Instructions for the task: Quote, word for word, every line starting at the line that contains "assign master_byteenable = -1;" and ending with the last line of the records; include both of these lines and no others.

Records:
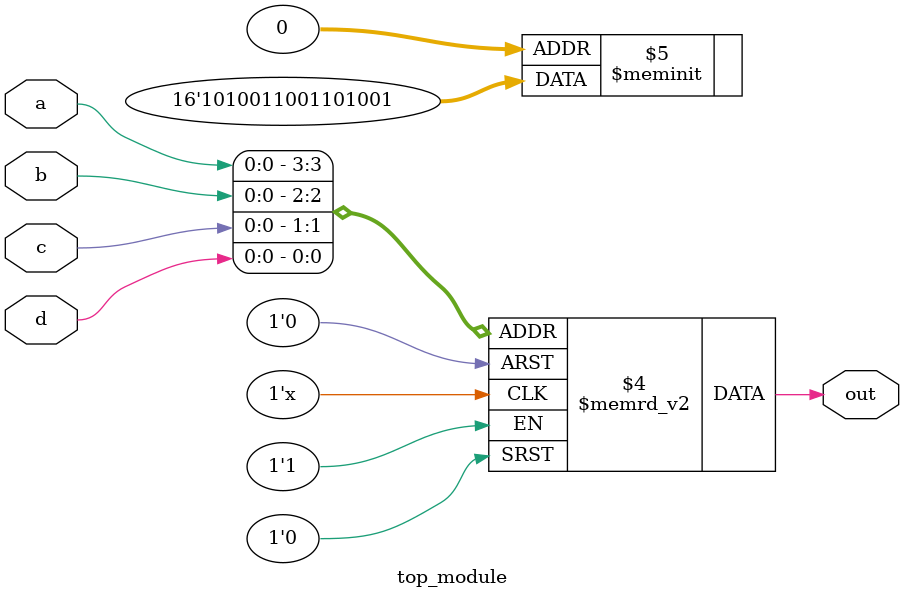
<source format=sv>
module top_module (
	input a, 
	input b,
	input c,
	input d,
	output reg out
);
	always @(*) begin
		case({a,b,c,d})
			4'b0000: out = 1'b1;
			4'b0001: out = 1'b0;
			4'b0010: out = 1'b0;
			4'b0011: out = 1'b1;
			4'b0100: out = 1'b0;
			4'b0101: out = 1'b1;
			4'b0110: out = 1'b1;
			4'b0111: out = 1'b0;
			4'b1000: out = 1'b0;
			4'b1001: out = 1'b1;
			4'b1010: out = 1'b1;
			4'b1011: out = 1'b0;
			4'b1100: out = 1'b0;
			4'b1101: out = 1'b1;
			4'b1110: out = 1'b0;
			4'b1111: out = 1'b1;
		endcase
	end
endmodule

</source>
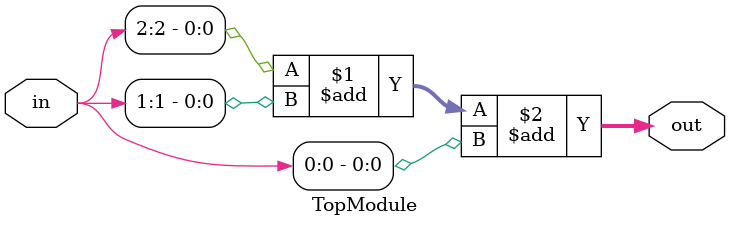
<source format=sv>

module TopModule (
  input [2:0] in,
  output [1:0] out
);

  assign out = in[2] + in[1] + in[0];

endmodule

// VERILOG-EVAL: errant inclusion of module definition

</source>
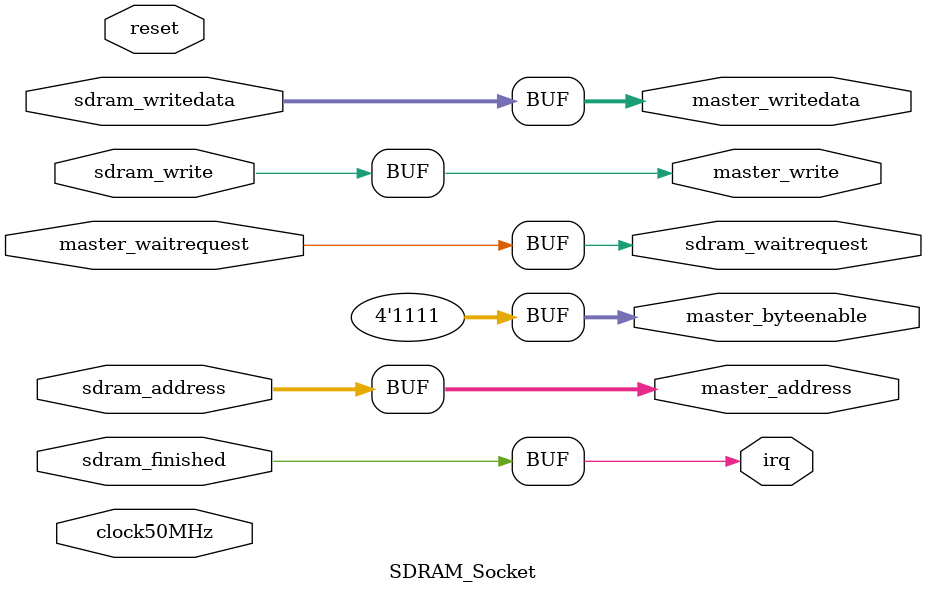
<source format=v>
module SDRAM_Socket(
    clock50MHz,
    reset,
    master_address,
    master_byteenable,
    master_write,
    master_writedata,
	master_waitrequest,
    irq,
    sdram_address,
    sdram_write,
    sdram_writedata,
    sdram_waitrequest,
    sdram_finished
);

// クロック、リセット
input wire clock50MHz;
input wire reset;
// Avalon-MM master用信号
output wire [ADDRESSWIDTH-1:0] master_address;
output wire [BYTEENABLEWIDTH-1:0] master_byteenable;
output wire master_write;
output wire [DATAWIDTH-1:0] master_writedata;
input wire  master_waitrequest;

// データ書込完了IRQフラグ
output wire irq;

// SDRAM書き込み制御用
input wire [ADDRESSWIDTH-1:0] sdram_address;
input wire sdram_write;
input wire [DATAWIDTH-1:0] sdram_writedata;
output wire sdram_waitrequest;
input wire sdram_finished;

// 定数
parameter DATAWIDTH = 32;
parameter BYTEENABLEWIDTH = 4;
parameter ADDRESSWIDTH = 32;

// データの紐付け
assign master_byteenable = -1;  // all ones, always performing word size accesses
assign master_write = sdram_write;
assign master_writedata = sdram_writedata;
assign master_address = sdram_address;
assign sdram_waitrequest = master_waitrequest;
assign irq = sdram_finished;

endmodule

</source>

Exercise result:
assign master_byteenable = -1;  // all ones, always performing word size accesses
assign master_write = sdram_write;
assign master_writedata = sdram_writedata;
assign master_address = sdram_address;
assign sdram_waitrequest = master_waitrequest;
assign irq = sdram_finished;

endmodule

</source>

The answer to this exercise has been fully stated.